■ ASSIGNMENT: Beginning with the first line, please repeat the entries exactly and end on the line that contains "analizu i činjenično nabrajanje.".

■ Items from a data source:
☆ ☆ ☆ ☆ ☆ ☆ ☆

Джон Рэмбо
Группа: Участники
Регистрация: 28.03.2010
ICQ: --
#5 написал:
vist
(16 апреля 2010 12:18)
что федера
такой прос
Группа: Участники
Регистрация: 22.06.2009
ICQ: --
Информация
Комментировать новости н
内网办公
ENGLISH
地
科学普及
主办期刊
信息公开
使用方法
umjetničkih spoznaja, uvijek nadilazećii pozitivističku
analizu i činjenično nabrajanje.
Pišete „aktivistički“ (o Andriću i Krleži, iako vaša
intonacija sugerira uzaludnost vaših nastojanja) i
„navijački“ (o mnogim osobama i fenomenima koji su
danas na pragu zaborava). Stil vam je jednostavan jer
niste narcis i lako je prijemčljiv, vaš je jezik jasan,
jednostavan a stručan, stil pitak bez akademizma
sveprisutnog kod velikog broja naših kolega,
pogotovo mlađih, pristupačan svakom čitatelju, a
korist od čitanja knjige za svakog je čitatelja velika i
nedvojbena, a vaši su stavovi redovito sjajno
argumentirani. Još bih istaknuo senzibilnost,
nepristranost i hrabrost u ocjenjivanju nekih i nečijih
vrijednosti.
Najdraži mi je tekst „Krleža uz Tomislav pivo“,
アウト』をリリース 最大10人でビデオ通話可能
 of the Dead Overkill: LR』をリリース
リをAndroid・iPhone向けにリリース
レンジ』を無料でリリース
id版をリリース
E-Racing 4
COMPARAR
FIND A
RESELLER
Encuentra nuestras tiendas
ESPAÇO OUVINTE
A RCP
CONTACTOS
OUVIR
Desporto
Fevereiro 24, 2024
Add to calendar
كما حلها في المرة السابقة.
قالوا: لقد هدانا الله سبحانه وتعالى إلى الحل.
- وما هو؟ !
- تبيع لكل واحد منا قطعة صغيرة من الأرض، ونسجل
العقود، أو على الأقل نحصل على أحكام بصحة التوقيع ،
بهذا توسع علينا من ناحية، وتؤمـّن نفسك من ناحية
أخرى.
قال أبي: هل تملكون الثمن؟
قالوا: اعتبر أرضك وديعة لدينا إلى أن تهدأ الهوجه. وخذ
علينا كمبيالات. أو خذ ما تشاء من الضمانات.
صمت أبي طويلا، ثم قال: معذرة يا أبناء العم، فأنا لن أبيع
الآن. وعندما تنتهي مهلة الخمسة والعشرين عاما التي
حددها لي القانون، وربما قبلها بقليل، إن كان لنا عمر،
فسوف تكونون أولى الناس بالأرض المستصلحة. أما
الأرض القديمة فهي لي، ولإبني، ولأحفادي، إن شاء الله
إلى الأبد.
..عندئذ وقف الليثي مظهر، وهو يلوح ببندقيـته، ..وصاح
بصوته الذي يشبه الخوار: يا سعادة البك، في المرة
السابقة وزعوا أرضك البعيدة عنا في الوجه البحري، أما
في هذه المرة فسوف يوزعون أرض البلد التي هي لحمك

☆ ☆ ☆ ☆ ☆ ☆ ☆

■ RESPONSE:
Джон Рэмбо
Группа: Участники
Регистрация: 28.03.2010
ICQ: --
#5 написал:
vist
(16 апреля 2010 12:18)
что федера
такой прос
Группа: Участники
Регистрация: 22.06.2009
ICQ: --
Информация
Комментировать новости н
内网办公
ENGLISH
地
科学普及
主办期刊
信息公开
使用方法
umjetničkih spoznaja, uvijek nadilazećii pozitivističku
analizu i činjenično nabrajanje.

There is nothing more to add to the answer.